Here's an implementation using an alternative representation. Instead of storing three lists of peg sizes, I store a list of columns, where the first element corresponds to the position of the smallest disc, and so on. This has the benefit that it is now impossible to represent illegal states like missing discs, larger disks stacked on top of smaller ones, etc. It also makes many of the functions trivial to implement.
Hanoi.hs
module Hanoi where
import Control.Applicative
import Control.Monad
import Data.List
import Data.Maybe
type Disc = Integer
type Towers = [Column]
data Column = A | B | C deriving (Eq, Show)
getDisc :: Column -> Towers -> Maybe Disc
getDisc c t = (+1) . toInteger <$> elemIndex c t
validMove :: Column -> Column -> Towers -> Bool
validMove from to = isJust . moveDisc from to
moveDisc :: Column -> Column -> Towers -> Maybe Towers
moveDisc from to = foldr check Nothing . tails
where check (c:cs)
| c == from = const . Just $ to : cs
| c == to = const Nothing
| otherwise = fmap (c:)
moves :: Integer -> Column -> Column -> Column -> [(Column,Column)]
moves 1 a _ c = [(a,c)]
moves n a b c = moves (n-1) a c b ++ [(a,c)] ++ moves (n-1) b a c
solve :: Towers -> Towers
solve towers = fromJust $ foldM (\t (from,to) -> moveDisc from to t) towers (moves len A B C)
where len = height towers
height :: Towers -> Integer
height = genericLength
newGame :: Integer -> Towers
newGame n = genericReplicate n A
HanoiTest.hs
module HanoiTest where
import Test.HUnit
import Hanoi
main = runTestTT $ "Hanoi Tests" ~: TestList [
getDisc A [A, B, C] ~?= Just 1 ,
getDisc B [A, B, C] ~?= Just 2 ,
getDisc C [A, B, C] ~?= Just 3 ,
getDisc A [B, B, C] ~?= Nothing ,
getDisc A [A, A, A] ~?= Just 1 ,
validMove A B [A, A, A] ~?= True ,
validMove A B [B, A, A] ~?= False ,
validMove A C [C, C, A] ~?= False ,
validMove A C [C, C, C] ~?= False ,
moveDisc A B [A] ~?= Just [B] ,
moveDisc B C [B] ~?= Just [C] ,
moveDisc A B [A, A] ~?= Just [B, A] ,
moveDisc C B [C, B] ~?= Just [B, B] ,
moveDisc A C [A, A] ~?= Just [C, A] ,
moveDisc B A [C, B, A] ~?= Just [C, A, A] ,
moves 1 A B C ~?= [(A,C)] ,
moves 2 A B C ~?= [(A,B),(A,C),(B,C)] ,
"acceptance test" ~:
solve [A, A, A, A, A, A] ~?= [C, C, C, C, C, C] ,
"is optimal" ~:
length (moves 3 A B C) ~?= 7
]
Apart from the representation change, I also made moveDisc total by having it return Nothing in case of an invalid move.

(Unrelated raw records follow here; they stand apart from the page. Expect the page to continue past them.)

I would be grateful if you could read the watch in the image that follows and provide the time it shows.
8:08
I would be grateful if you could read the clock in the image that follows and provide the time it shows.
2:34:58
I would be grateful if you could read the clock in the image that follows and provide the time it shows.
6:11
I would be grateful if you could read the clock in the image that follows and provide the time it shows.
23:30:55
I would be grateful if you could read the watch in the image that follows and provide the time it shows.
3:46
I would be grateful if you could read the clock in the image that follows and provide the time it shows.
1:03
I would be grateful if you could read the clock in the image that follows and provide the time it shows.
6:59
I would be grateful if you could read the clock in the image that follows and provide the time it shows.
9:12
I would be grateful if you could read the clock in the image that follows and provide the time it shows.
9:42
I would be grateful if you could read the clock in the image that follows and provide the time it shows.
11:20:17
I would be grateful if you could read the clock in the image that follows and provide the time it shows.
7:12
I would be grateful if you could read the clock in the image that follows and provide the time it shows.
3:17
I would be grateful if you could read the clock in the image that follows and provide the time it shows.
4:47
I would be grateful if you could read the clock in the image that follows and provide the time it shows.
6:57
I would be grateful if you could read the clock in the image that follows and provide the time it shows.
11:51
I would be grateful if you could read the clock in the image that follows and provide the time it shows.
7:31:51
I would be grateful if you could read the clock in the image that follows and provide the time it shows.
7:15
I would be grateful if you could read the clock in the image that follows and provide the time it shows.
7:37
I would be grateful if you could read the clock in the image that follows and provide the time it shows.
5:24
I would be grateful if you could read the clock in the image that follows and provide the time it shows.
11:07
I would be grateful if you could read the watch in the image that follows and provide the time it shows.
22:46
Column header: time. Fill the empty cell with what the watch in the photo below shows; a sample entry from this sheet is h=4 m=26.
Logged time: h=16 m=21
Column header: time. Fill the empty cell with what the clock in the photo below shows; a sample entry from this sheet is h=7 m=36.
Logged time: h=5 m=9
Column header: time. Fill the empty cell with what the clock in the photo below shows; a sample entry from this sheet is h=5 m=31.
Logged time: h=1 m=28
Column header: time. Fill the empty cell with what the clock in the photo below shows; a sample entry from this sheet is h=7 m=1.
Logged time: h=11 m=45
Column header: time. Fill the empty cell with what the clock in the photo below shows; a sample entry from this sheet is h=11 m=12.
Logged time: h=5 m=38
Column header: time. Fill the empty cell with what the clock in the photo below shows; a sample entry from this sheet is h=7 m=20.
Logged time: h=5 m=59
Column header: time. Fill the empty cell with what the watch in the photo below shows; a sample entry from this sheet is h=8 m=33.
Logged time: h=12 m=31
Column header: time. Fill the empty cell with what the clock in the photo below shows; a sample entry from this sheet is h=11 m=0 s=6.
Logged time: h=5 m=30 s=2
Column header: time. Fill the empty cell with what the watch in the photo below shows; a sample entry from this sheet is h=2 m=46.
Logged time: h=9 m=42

That way I could trivially implement validMove in terms of it. I do feel like there's a more elegant way to implement moveDisc though.
Note that solve only works if the argument is an initial position. This is also the case for your code (it fails due to incomplete patterns in moveDisc). I return Nothing in this case.
Edit: Added rampion's improved moveDisc and changed the argument ordering to have the data structure last.